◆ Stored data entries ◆
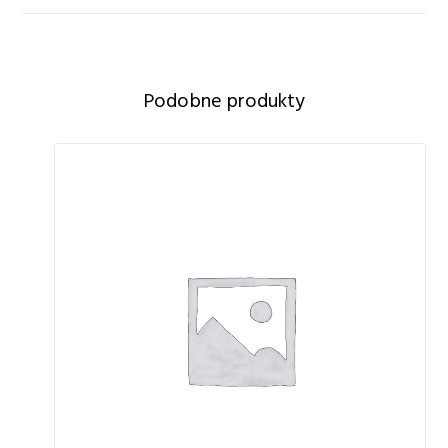
Podobne produkty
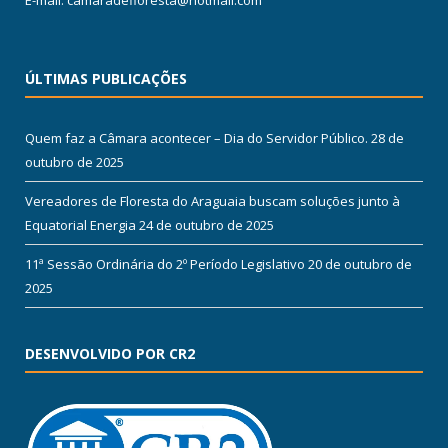
ÚLTIMAS PUBLICAÇÕES
Quem faz a Câmara acontecer – Dia do Servidor Público.
28 de
outubro de 2025
Vereadores de Floresta do Araguaia buscam soluções junto à
Equatorial Energia
24 de outubro de 2025
11ª Sessão Ordinária do 2º Período Legislativo
20 de outubro de
2025
DESENVOLVIDO POR CR2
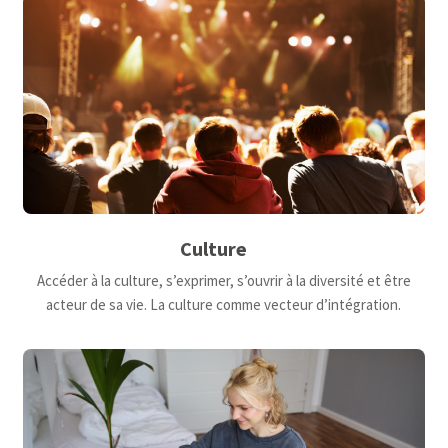
Culture
Accéder à la culture, s’exprimer, s’ouvrir à la diversité et être
acteur de sa vie. La culture comme vecteur d’intégration.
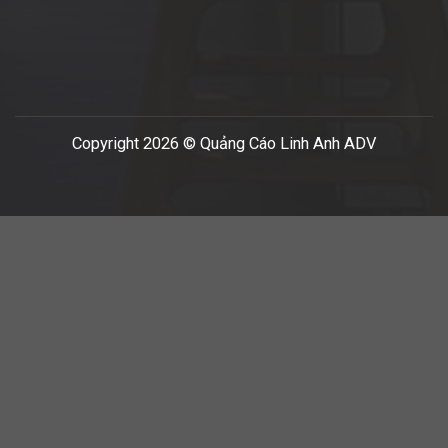
Copyright 2026 © Quảng Cáo Linh Anh ADV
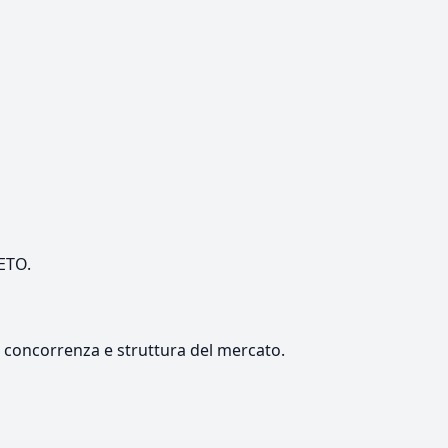
NETO.
e, concorrenza e struttura del mercato.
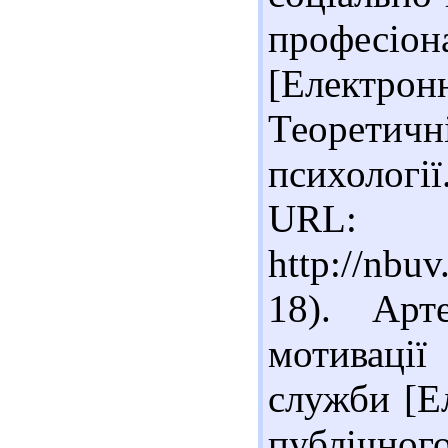
професіон
[Електрон
Теоретич
психології
URL:
http://nbu
18). Арт
мотивації
служби [Е
публічного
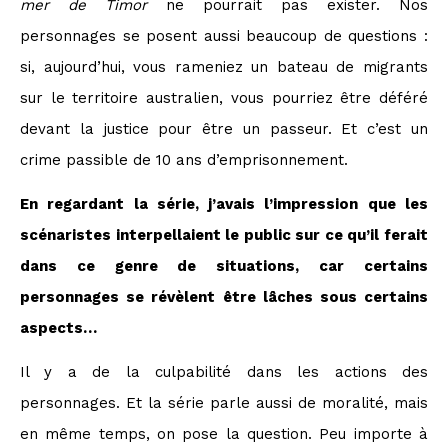
mer de Timor
ne pourrait pas exister. Nos
personnages se posent aussi beaucoup de questions :
si, aujourd’hui, vous rameniez un bateau de migrants
sur le territoire australien, vous pourriez être déféré
devant la justice pour être un passeur. Et c’est un
crime passible de 10 ans d’emprisonnement.
En regardant la série, j’avais l’impression que les
scénaristes interpellaient le public sur ce qu’il ferait
dans ce genre de situations, car certains
personnages se révèlent être lâches sous certains
aspects…
Il y a de la culpabilité dans les actions des
personnages. Et la série parle aussi de moralité, mais
en même temps, on pose la question. Peu importe à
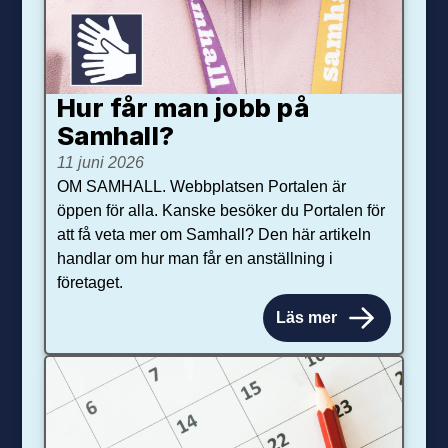
Hur får man jobb på
Samhall?
11 juni 2026
OM SAMHALL. Webbplatsen Portalen är
öppen för alla. Kanske besöker du Portalen för
att få veta mer om Samhall? Den här artikeln
handlar om hur man får en anställning i
företaget.
Läs mer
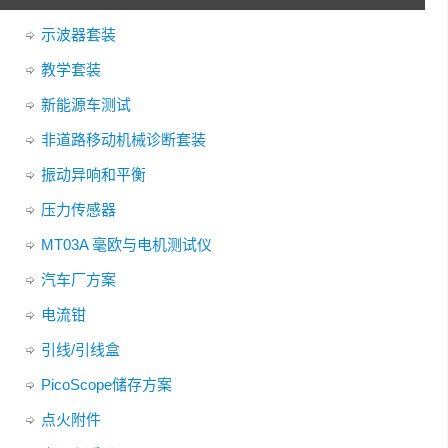
示波器套装
教学套装
新能源车测试
非道路移动机械诊断套装
振动异响和平衡
压力传感器
MT03A 毫欧与电机测试仪
汽车厂方案
电流钳
引线/引线盒
PicoScope储存方案
点火附件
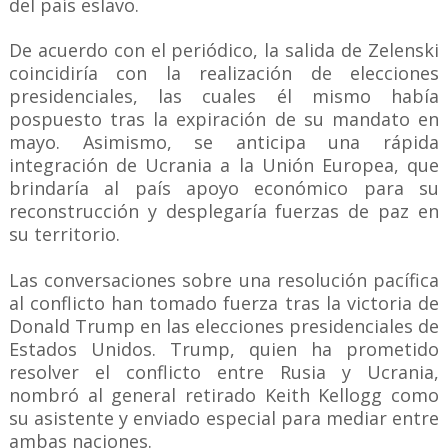
del país eslavo.
De acuerdo con el periódico, la salida de Zelenski
coincidiría con la realización de elecciones
presidenciales, las cuales él mismo había
pospuesto tras la expiración de su mandato en
mayo. Asimismo, se anticipa una rápida
integración de Ucrania a la Unión Europea, que
brindaría al país apoyo económico para su
reconstrucción y desplegaría fuerzas de paz en
su territorio.
Las conversaciones sobre una resolución pacífica
al conflicto han tomado fuerza tras la victoria de
Donald Trump en las elecciones presidenciales de
Estados Unidos. Trump, quien ha prometido
resolver el conflicto entre Rusia y Ucrania,
nombró al general retirado Keith Kellogg como
su asistente y enviado especial para mediar entre
ambas naciones.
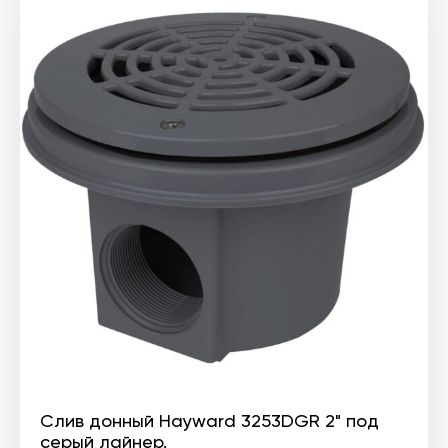
Слив донный Hayward 3253DGR 2" под
серый лайнер.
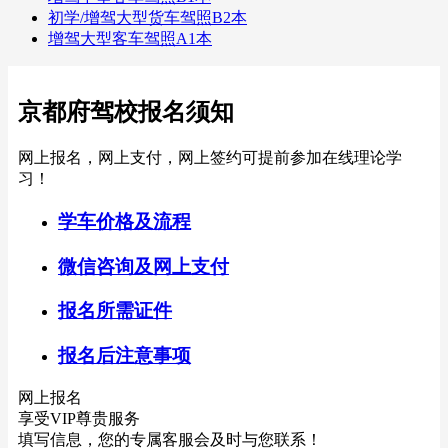
初学/增驾大型货车驾照B2本
增驾大型客车驾照A1本
京都府驾校报名须知
网上报名，网上支付，网上签约可提前参加在线理论学
习！
学车价格及流程
微信咨询及网上支付
报名所需证件
报名后注意事项
网上报名
享受VIP尊贵服务
填写信息，您的专属客服会及时与您联系！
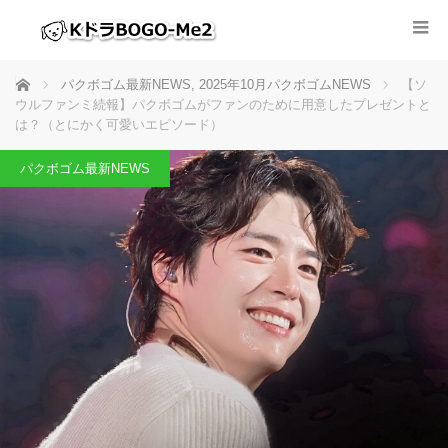
ホーム
パクボゴム最新NEWS
,
2025年10月パクボゴムNEWS
【ソ
ウルファンミ続報】パクボゴムがファンのために用意したプレゼントと
は？（とにかく可愛いエピソード）
パクボゴム最新NEWS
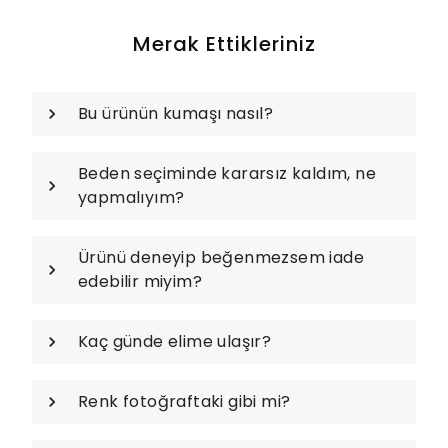
Merak Ettikleriniz
Bu ürünün kumaşı nasıl?
Beden seçiminde kararsız kaldım, ne
yapmalıyım?
Ürünü deneyip beğenmezsem iade
edebilir miyim?
Kaç günde elime ulaşır?
Renk fotoğraftaki gibi mi?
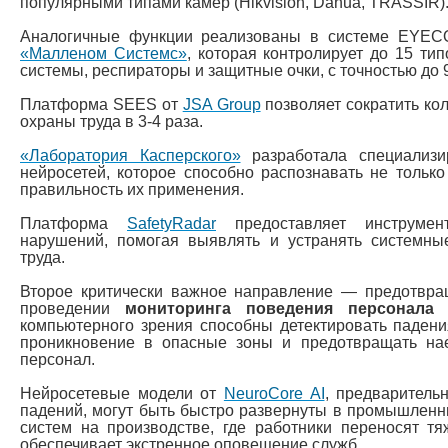
популярными типами камер (Hikvision, Dahua, TRASSIR)
Аналогичные функции реализованы в системе EYECO
«Малленом Системс»
, которая контролирует до 15 ти
системы, респираторы и защитные очки, с точностью до 
Платформа SEES от
JSA Group
позволяет сократить ко
охраны труда в 3-4 раза.
«Лаборатория Касперского»
разработала специализи
нейросетей, которое способно распознавать не только
правильность их применения.
Платформа
SafetyRadar
предоставляет инструмен
нарушений, помогая выявлять и устранять системн
труда.
Второе критически важное направление — предотвра
проведении
мониторинга поведения персонала
компьютерного зрения способны детектировать паден
проникновение в опасные зоны и предотвращать на
персонал.
Нейросетевые модели от
NeuroCore AI
, предваритель
падений, могут быть быстро развернуты в промышленн
систем на производстве, где работники переносят тя
обеспечивает экстренное оповещение служб.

◆ What you will do ◆
Repeat the text of all the records above line for line, without any changes, and leave the pictures out of your answer.

◆ Result for this task ◆
Podobne produkty
ÚLTIMAS PUBLICAÇÕES
Quem faz a Câmara acontecer – Dia do Servidor Público.
28 de
outubro de 2025
Vereadores de Floresta do Araguaia buscam soluções junto à
Equatorial Energia
24 de outubro de 2025
11ª Sessão Ordinária do 2º Período Legislativo
20 de outubro de
2025
DESENVOLVIDO POR CR2
Culture
Accéder à la culture, s’exprimer, s’ouvrir à la diversité et être
acteur de sa vie. La culture comme vecteur d’intégration.
Copyright 2026 © Quảng Cáo Linh Anh ADV
NETO.
e, concorrenza e struttura del mercato.
професіон
[Електрон
Теоретич
психології
URL:
http://nbu
18). Арт
мотивації
служби [Е
публічного
mer de Timor
ne pourrait pas exister. Nos
personnages se posent aussi beaucoup de questions :
si, aujourd’hui, vous rameniez un bateau de migrants
sur le territoire australien, vous pourriez être déféré
devant la justice pour être un passeur. Et c’est un
crime passible de 10 ans d’emprisonnement.
En regardant la série, j’avais l’impression que les
scénaristes interpellaient le public sur ce qu’il ferait
dans ce genre de situations, car certains
personnages se révèlent être lâches sous certains
aspects…
Il y a de la culpabilité dans les actions des
personnages. Et la série parle aussi de moralité, mais
en même temps, on pose la question. Peu importe à
Hur får man jobb på
Samhall?
11 juni 2026
OM SAMHALL. Webbplatsen Portalen är
öppen för alla. Kanske besöker du Portalen för
att få veta mer om Samhall? Den här artikeln
handlar om hur man får en anställning i
företaget.
Läs mer
示波器套装
教学套装
新能源车测试
非道路移动机械诊断套装
振动异响和平衡
压力传感器
MT03A 毫欧与电机测试仪
汽车厂方案
电流钳
引线/引线盒
PicoScope储存方案
点火附件
del país eslavo.
De acuerdo con el periódico, la salida de Zelenski
coincidiría con la realización de elecciones
presidenciales, las cuales él mismo había
pospuesto tras la expiración de su mandato en
mayo. Asimismo, se anticipa una rápida
integración de Ucrania a la Unión Europea, que
brindaría al país apoyo económico para su
reconstrucción y desplegaría fuerzas de paz en
su territorio.
Las conversaciones sobre una resolución pacífica
al conflicto han tomado fuerza tras la victoria de
Donald Trump en las elecciones presidenciales de
Estados Unidos. Trump, quien ha prometido
resolver el conflicto entre Rusia y Ucrania,
nombró al general retirado Keith Kellogg como
su asistente y enviado especial para mediar entre
ambas naciones.
Слив донный Hayward 3253DGR 2" под
серый лайнер.
初学/增驾大型货车驾照B2本
增驾大型客车驾照A1本
京都府驾校报名须知
网上报名，网上支付，网上签约可提前参加在线理论学
习！
学车价格及流程
微信咨询及网上支付
报名所需证件
报名后注意事项
网上报名
享受VIP尊贵服务
填写信息，您的专属客服会及时与您联系！
ホーム
パクボゴム最新NEWS
,
2025年10月パクボゴムNEWS
【ソ
ウルファンミ続報】パクボゴムがファンのために用意したプレゼントと
は？（とにかく可愛いエピソード）
パクボゴム最新NEWS
Merak Ettikleriniz
Bu ürünün kumaşı nasıl?
Beden seçiminde kararsız kaldım, ne
yapmalıyım?
Ürünü deneyip beğenmezsem iade
edebilir miyim?
Kaç günde elime ulaşır?
Renk fotoğraftaki gibi mi?
популярными типами камер (Hikvision, Dahua, TRASSIR)
Аналогичные функции реализованы в системе EYECO
«Малленом Системс»
, которая контролирует до 15 ти
системы, респираторы и защитные очки, с точностью до 
Платформа SEES от
JSA Group
позволяет сократить ко
охраны труда в 3-4 раза.
«Лаборатория Касперского»
разработала специализи
нейросетей, которое способно распознавать не только
правильность их применения.
Платформа
SafetyRadar
предоставляет инструмен
нарушений, помогая выявлять и устранять системн
труда.
Второе критически важное направление — предотвра
проведении
мониторинга поведения персонала
компьютерного зрения способны детектировать паден
проникновение в опасные зоны и предотвращать на
персонал.
Нейросетевые модели от
NeuroCore AI
, предваритель
падений, могут быть быстро развернуты в промышленн
систем на производстве, где работники переносят тя
обеспечивает экстренное оповещение служб.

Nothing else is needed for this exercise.